Passage shown:
····················

Charles Humble--The Oregonian; Nov 1984
If you would like to know how we at the On-Line America office think about it, it's the first program we boot up every morning, even before DOS, and the last program out of memory when we turn our PC off....All and all this is one heck of a piece of software. It's programs like this that lend credence to Bill Gate's vision of seeing a PC on every desk by 1987.
For IBM owners, few programs approach the usefulness of Warner Software's The Desk Organizer. The Desk Organizer is an instinctive, easy-to-operate system that can be run concurrently with other software.
Michael Blanchet--The Anchorage Times; Dec 22 1984
My choice as the best software program I reviewed in the past 12 months is The Desk Organizer for the IBM PC. The Desk Organizer is a quality software program. Its design indicates not only ingenuity but common sense on the part of Conceptual Instruments company, which put the package together for Warner. This one earns a 95, and you may recall the rating rules here: The only way a program gets 100 is to cost nothing and run itself on your computer while you go to a ballgame or a movie.
Jeff Guinn--Forth Worth Morning Star-Telegram; Jan 1985
Few personal computer users would say they couldn't use a tool like The Desk Organizer. It is a personal productivity tool, the kind of instrument a person can become attached to.
George Hayles--Computer Retailing; Feb 1985
By the time you read this review, The Desk Organizer by Warner Software will already be among the best-selling Mac Programs, and will be on Apple's "favorite twenty" list, appearing in national ads sponsored by Apple. Why all these bold predictions? Because The Desk Organizer competes so well with other programs....I do believe Warner Software has decisively set the pace for the rest of the competition.

····················

Items stored from a collection:
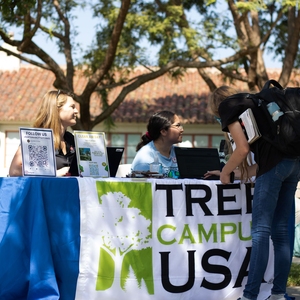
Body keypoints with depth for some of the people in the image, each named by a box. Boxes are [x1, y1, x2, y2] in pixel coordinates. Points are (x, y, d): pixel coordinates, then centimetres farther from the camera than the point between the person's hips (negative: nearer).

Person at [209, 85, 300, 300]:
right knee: (280, 232, 8)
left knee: (260, 231, -8)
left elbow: (243, 149, -5)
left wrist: (225, 172, 10)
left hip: (274, 163, -8)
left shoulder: (228, 107, 6)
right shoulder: (252, 102, 29)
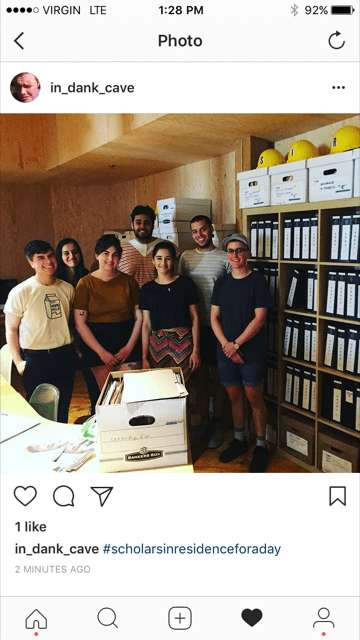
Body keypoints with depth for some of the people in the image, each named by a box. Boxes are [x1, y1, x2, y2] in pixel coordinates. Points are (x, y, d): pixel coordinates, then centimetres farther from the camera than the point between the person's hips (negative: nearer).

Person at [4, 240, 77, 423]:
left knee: (63, 409, 16)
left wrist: (75, 349, 10)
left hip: (65, 356, 4)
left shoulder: (67, 289, 2)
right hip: (35, 358, -3)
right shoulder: (20, 292, -10)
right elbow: (11, 330, -5)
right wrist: (18, 361, -9)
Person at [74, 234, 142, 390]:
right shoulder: (85, 283, -1)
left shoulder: (129, 281, 6)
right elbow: (80, 323, -5)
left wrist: (129, 347, -6)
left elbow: (139, 317, 4)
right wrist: (101, 351, -9)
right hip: (97, 344, -1)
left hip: (127, 344, 2)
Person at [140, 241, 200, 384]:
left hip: (183, 342, -1)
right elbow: (146, 324, 7)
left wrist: (195, 350, -4)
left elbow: (195, 318, 2)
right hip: (156, 344, 2)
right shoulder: (147, 289, 8)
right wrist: (144, 357, 4)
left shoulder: (185, 283, 2)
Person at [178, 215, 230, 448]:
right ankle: (204, 421, 28)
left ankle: (217, 423, 22)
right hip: (195, 324, 3)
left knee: (218, 376, 7)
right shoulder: (186, 257, 6)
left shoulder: (225, 258, -3)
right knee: (201, 375, 13)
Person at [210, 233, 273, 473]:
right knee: (234, 396, 14)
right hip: (226, 351, 4)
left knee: (254, 397, 4)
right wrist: (226, 345, -9)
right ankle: (239, 440, 32)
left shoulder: (258, 280, -6)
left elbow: (259, 318, -12)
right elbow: (214, 317, 5)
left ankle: (261, 446, 22)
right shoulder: (222, 283, 7)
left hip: (252, 351, -4)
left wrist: (236, 344, -14)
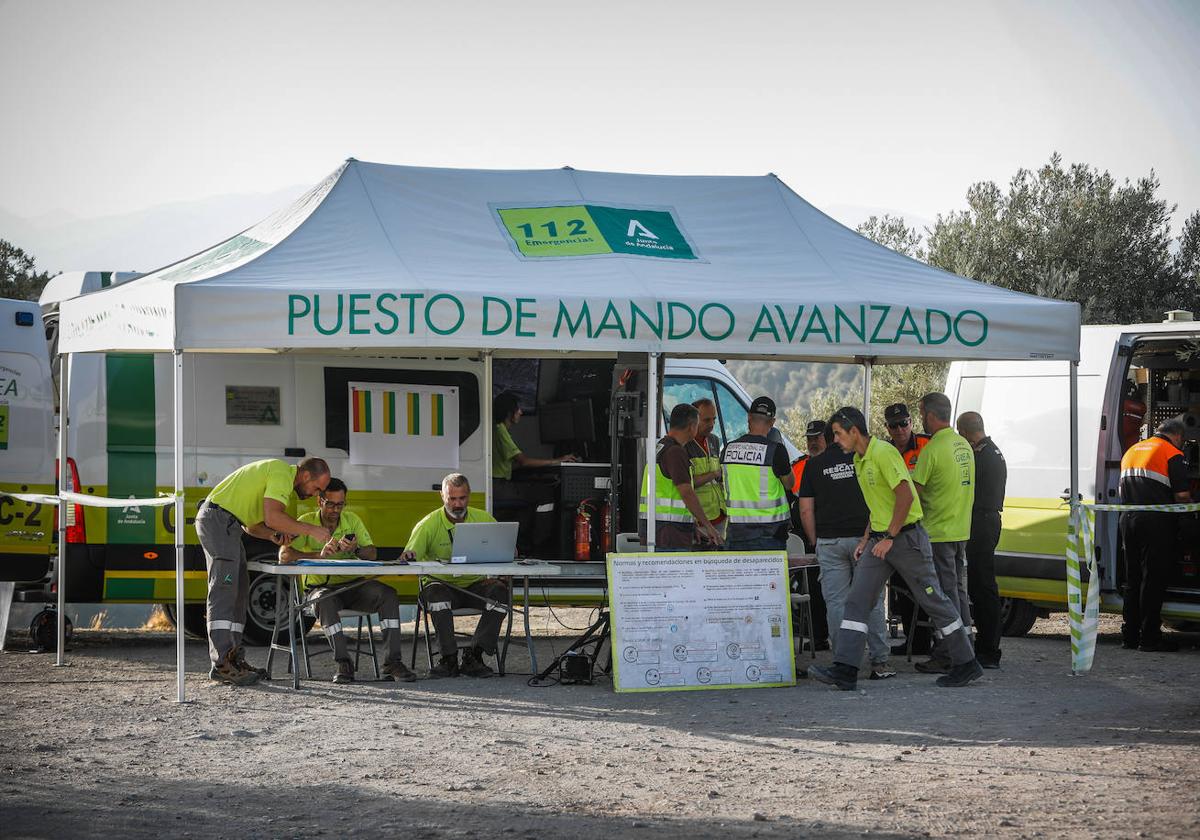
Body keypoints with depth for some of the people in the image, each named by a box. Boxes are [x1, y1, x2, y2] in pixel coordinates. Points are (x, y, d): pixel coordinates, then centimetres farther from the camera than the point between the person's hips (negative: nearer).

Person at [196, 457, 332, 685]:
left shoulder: (287, 484, 21)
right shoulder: (282, 473, -12)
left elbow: (250, 524, 20)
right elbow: (272, 517, -24)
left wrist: (273, 535, 1)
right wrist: (311, 530, -16)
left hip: (226, 524, 11)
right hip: (218, 518, -11)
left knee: (239, 592, 10)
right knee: (224, 590, -15)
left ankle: (234, 659, 10)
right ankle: (222, 664, -21)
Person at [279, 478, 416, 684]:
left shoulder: (352, 520, 6)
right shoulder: (307, 522, -5)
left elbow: (372, 553, -2)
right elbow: (284, 555, -19)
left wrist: (356, 550, -26)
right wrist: (319, 555, -32)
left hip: (352, 585, 3)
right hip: (320, 587, -3)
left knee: (388, 594, -23)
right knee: (326, 600, -39)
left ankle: (393, 661, -24)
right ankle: (342, 663, -33)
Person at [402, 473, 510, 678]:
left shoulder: (484, 519, 6)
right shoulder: (428, 525, -2)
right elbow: (410, 553, -15)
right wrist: (409, 555, -40)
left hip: (475, 586, 2)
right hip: (443, 584, -2)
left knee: (500, 590, -28)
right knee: (435, 593, -36)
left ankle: (473, 657, -26)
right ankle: (448, 659, -33)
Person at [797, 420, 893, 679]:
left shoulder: (814, 465, 5)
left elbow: (806, 510, 3)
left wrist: (814, 541, 12)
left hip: (829, 541, 0)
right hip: (864, 537, 0)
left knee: (836, 602, 3)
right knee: (872, 601, 4)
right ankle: (879, 662, 2)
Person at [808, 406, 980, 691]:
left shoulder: (884, 453, -16)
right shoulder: (859, 460, 13)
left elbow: (906, 495, -23)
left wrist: (889, 537, -20)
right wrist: (866, 538, 16)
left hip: (906, 537, -9)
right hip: (879, 539, 9)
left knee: (934, 601, 1)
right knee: (856, 601, -3)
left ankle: (966, 664, 13)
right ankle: (844, 670, -10)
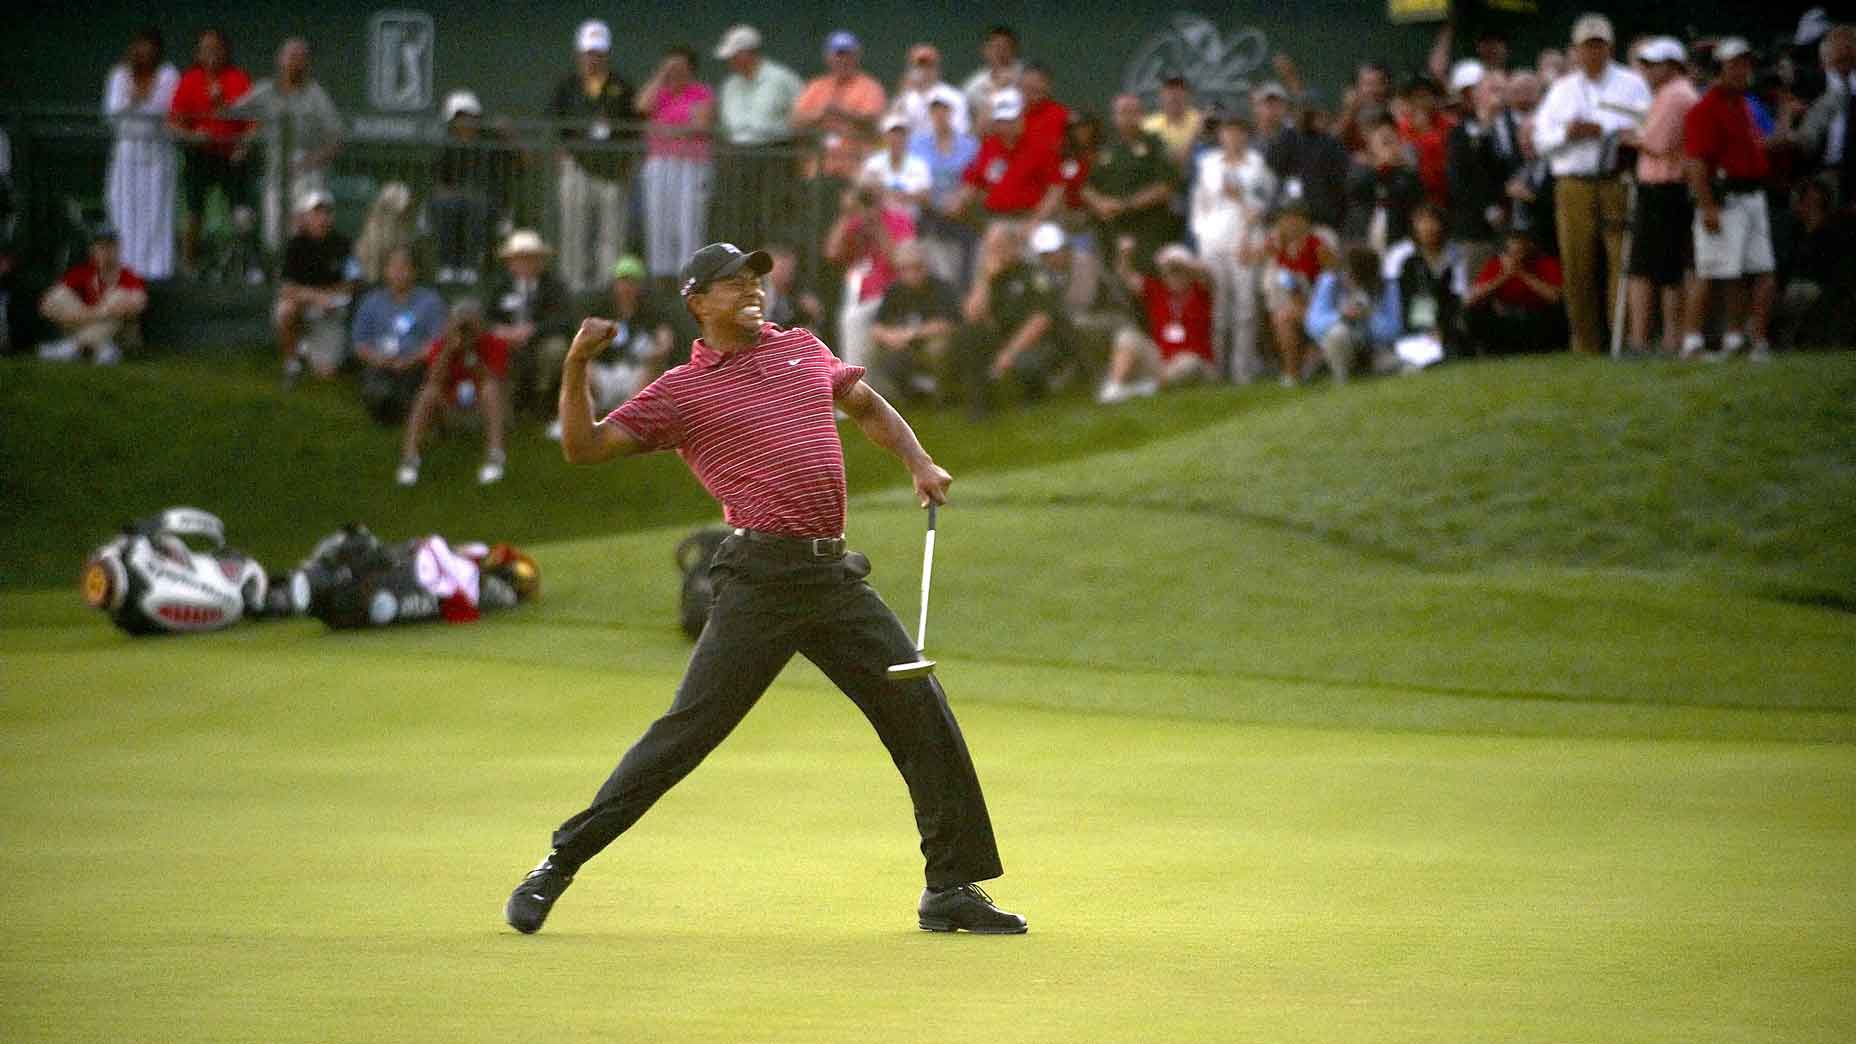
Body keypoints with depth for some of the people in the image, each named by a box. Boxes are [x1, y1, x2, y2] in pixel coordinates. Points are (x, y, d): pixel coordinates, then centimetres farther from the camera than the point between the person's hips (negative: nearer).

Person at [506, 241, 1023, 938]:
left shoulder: (802, 349, 19)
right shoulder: (680, 392, 4)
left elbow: (867, 406, 33)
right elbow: (583, 446, -1)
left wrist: (919, 463, 18)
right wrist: (577, 366, -13)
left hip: (835, 578, 5)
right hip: (761, 578, -5)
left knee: (922, 711, 0)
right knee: (689, 728, -10)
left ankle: (952, 888, 8)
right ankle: (559, 866, -1)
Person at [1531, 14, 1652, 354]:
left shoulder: (1631, 84, 11)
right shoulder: (1561, 90, 20)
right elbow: (1541, 139, 14)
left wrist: (1602, 131, -10)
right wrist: (1567, 134, -6)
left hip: (1619, 182, -3)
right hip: (1573, 186, 3)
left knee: (1622, 261, -12)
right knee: (1578, 267, 0)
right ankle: (1586, 344, 5)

····················

Quote the part of the Desk Organizer reviews that begins with the words containing "For IBM owners, few" and ends with "or a movie.".

For IBM owners, few programs approach the usefulness of Warner Software's The Desk Organizer. The Desk Organizer is an instinctive, easy-to-operate system that can be run concurrently with other software.
Michael Blanchet--The Anchorage Times; Dec 22 1984
My choice as the best software program I reviewed in the past 12 months is The Desk Organizer for the IBM PC. The Desk Organizer is a quality software program. Its design indicates not only ingenuity but common sense on the part of Conceptual Instruments company, which put the package together for Warner. This one earns a 95, and you may recall the rating rules here: The only way a program gets 100 is to cost nothing and run itself on your computer while you go to a ballgame or a movie.